Data to process
# # # # # # #

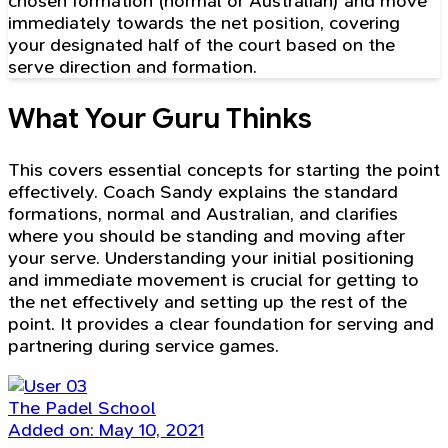
chosen formation (normal or Australian) and move
immediately towards the net position, covering
your designated half of the court based on the
serve direction and formation.
What Your Guru Thinks
This covers essential concepts for starting the point
effectively. Coach Sandy explains the standard
formations, normal and Australian, and clarifies
where you should be standing and moving after
your serve. Understanding your initial positioning
and immediate movement is crucial for getting to
the net effectively and setting up the rest of the
point. It provides a clear foundation for serving and
partnering during service games.
The Padel School
Added on: May 10, 2021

# # # # # # #

Task directions
Each record is to be restated word for word; no picture goes in.

Finished task
chosen formation (normal or Australian) and move
immediately towards the net position, covering
your designated half of the court based on the
serve direction and formation.
What Your Guru Thinks
This covers essential concepts for starting the point
effectively. Coach Sandy explains the standard
formations, normal and Australian, and clarifies
where you should be standing and moving after
your serve. Understanding your initial positioning
and immediate movement is crucial for getting to
the net effectively and setting up the rest of the
point. It provides a clear foundation for serving and
partnering during service games.
The Padel School
Added on: May 10, 2021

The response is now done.